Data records
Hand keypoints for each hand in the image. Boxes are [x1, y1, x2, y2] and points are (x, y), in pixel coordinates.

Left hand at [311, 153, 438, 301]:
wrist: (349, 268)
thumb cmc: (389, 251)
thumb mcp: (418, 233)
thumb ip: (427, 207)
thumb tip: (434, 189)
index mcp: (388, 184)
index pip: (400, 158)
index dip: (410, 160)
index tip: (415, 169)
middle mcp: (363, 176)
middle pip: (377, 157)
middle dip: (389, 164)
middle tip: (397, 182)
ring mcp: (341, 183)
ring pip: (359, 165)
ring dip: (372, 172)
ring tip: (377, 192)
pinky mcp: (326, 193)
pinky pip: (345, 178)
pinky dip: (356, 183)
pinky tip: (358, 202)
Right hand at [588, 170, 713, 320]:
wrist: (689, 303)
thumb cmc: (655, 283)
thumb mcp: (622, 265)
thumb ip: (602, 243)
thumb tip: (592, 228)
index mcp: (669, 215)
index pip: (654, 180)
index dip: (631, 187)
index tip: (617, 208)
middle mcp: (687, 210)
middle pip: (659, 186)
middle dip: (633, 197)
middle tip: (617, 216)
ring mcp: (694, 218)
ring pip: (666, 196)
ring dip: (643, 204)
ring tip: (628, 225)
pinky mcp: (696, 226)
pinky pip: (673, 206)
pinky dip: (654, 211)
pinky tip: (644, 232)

• **WORK ORDER**
Set down only the lines above that fall between the line holding "middle tip: (397, 182)" and the line holding "thumb ip: (602, 243)", inclusive, keeping each exact.

• **SOLUTION TO THIS PROBLEM**
middle tip: (397, 182)
ring mcp: (341, 183)
ring pip: (359, 165)
ring dip: (372, 172)
ring tip: (377, 192)
pinky mcp: (326, 193)
pinky pip: (345, 178)
pinky dip: (356, 183)
pinky tip: (358, 202)
Right hand at [588, 170, 713, 320]:
wrist: (689, 303)
thumb cmc: (655, 283)
thumb mcp: (622, 265)
thumb ip: (602, 243)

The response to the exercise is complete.